The Cosmopolitan Terrace One Bedroom Suite : The VT Soft Review 2010
What To Expect From The Condopolitan
For three consecutive years, December has been ruined by the greatest event known to mankind - the grand opening of a band new hotel/casino on the Las Vegas Strip! In December 2008, the opening of Encore Las Vegas was flawless. All rooms were available, the entire resort was complete and usable, rooms were perfect, service was impeccable. When Steve Wynn spoke from the podium "Tonight, Las Vegas is the center of the universe" he meant it. All eyes were on Encore and to fumble this opportunity is to score a touchdown for the other teams. In December 2009, the opening of Aria was a little less perfect. Facilities were polished and complete, rooms were clean and functional, the entire resort was open and raring to go. Unfortunately, employees were untrained and uncomfortable, which turning them into the surliest group of non-ambassadors of service you'd never want to meet in your life.
The above were "hard" openings, which means that the hotel requires everything to be operating almost perfectly right from the get go. Cosmopolitan, like Palazzo in 2007, opted for the "soft" opening, which means that the first two weeks are expected to be somewhat bumpy.
In case you hadn't heard by now, The Cosmopolitan of Las Vegas opened its doors on December 15, 2010 to throngs of onlookers, well wishers, the entire population of Las Vegas, NV and that every so elusive sect they call 'the curious class.' Opening day, from a hotel operations standpoint, proved to be a complete disaster that continued for the rest of the week and, in some cases, on into the weekend... and beyond.
Complaints from VT staff and a friends ranged from excusable missing bathmats to less excusable missing minibar stuffs (remember the Raid the Mini-Bar Hotel Package?) to the inexcusable lack of housekeeping for four days to the downright flabbergasting tale of one VT friend having valuables pilfered from their room. Without exception, every person in our circle of friends came away from Cosmopolitan's hotel experience with at least a frown, a bunch were angry and at least two literally cried about the disaster that their trip turned into.

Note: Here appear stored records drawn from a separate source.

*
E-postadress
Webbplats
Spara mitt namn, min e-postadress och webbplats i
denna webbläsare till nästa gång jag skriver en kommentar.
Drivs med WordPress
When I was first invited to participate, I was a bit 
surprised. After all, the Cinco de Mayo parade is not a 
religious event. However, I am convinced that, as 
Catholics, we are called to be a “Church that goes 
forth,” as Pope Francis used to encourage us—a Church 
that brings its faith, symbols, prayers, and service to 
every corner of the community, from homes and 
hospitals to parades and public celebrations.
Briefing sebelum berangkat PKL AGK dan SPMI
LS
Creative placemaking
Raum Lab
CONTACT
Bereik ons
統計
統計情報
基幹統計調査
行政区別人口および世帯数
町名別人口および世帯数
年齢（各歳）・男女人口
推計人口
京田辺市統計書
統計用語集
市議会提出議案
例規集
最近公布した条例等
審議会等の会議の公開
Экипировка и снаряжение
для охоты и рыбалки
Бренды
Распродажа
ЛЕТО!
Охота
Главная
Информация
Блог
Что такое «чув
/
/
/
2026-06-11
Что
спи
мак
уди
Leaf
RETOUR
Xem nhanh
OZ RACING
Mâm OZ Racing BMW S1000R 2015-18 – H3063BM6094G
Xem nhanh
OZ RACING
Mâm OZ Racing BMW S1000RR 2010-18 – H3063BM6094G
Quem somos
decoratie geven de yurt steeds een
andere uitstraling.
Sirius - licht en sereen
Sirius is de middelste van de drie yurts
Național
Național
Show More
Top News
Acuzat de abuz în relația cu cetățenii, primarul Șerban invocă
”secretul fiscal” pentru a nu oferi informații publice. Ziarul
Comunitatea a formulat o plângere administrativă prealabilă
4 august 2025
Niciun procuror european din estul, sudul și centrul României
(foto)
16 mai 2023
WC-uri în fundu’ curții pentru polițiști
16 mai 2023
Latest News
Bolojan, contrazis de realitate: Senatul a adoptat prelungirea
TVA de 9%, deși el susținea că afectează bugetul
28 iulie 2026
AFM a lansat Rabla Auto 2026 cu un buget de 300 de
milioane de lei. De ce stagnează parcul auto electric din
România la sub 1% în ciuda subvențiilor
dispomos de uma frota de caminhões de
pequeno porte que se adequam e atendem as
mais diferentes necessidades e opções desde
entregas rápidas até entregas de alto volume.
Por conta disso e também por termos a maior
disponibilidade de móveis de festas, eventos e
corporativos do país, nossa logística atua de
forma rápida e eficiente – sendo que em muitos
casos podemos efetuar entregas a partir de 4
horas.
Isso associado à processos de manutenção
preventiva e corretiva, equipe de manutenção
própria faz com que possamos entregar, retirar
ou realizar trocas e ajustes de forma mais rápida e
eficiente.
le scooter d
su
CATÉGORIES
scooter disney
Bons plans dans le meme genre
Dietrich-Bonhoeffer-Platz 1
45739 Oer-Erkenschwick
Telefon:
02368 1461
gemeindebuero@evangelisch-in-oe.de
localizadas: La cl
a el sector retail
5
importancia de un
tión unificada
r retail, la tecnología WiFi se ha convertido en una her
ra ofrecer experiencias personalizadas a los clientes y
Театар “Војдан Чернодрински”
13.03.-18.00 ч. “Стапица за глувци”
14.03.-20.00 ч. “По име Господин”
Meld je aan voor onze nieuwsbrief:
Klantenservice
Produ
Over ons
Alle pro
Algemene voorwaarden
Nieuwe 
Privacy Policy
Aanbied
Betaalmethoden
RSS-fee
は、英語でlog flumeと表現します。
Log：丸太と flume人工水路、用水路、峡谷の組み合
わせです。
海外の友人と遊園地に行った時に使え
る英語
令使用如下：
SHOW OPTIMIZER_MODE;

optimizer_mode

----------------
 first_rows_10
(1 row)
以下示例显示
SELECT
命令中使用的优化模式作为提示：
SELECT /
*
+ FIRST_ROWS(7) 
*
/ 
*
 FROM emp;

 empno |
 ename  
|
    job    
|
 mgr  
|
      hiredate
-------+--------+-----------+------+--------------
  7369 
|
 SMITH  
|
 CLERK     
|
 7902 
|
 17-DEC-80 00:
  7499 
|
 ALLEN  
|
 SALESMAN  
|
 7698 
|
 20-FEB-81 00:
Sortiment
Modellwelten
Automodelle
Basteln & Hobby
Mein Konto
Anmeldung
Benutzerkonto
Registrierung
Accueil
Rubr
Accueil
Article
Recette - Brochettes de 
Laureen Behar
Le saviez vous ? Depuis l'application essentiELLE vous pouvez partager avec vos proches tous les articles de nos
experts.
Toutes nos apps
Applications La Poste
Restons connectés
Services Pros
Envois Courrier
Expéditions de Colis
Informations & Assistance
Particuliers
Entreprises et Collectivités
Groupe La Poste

How soft should a soft opening be? How much collateral damage are guests expected to write off when they agree to pay full pop to be the new hotel guinea pigs? Is it the hotel's responsibility to manage such expectations before accepting bookings or fess up to known knowns when the guests arrive at the front desk starting gate?
The Cosmopolitan's opening may have been soft, but hotel rates certainly weren't. After watching the rate card for a month, I booked Cosmopolitan's lowest level room - the "City View" dual queen room - for one night at $300. So why is this a review of the Terrace One Bedroom? At check in, Receptionist X (Cosmopolitan employees don't wear name tags) told me that I had been upgraded to a Terrace One Bedroom and bumping me back down to my very specific choice proved to be a nightmare. I purposefully chose the lower budget hotel room, not the condo converted into a hotel room with the ultra wraparound terraces that nearly everybody else booked.
After trying to explain to Receptionist X why I chose the City View Dual Queen room - stopping short of saying that I'm here to write a "soft review" of this very specific hotel room offering - I changed course, hoping that the path of least resistance might get me into ANY room at all. Receptionist X, Receptionist Y and Receptionist Z could not bounce me back to my original choice. Manager A was too busy doing something else. Manager B deferred to Manager A. Chuckmonster #1 left and went to the bar, smiling and whistling "f-this-place" under my slightly smoldering breath.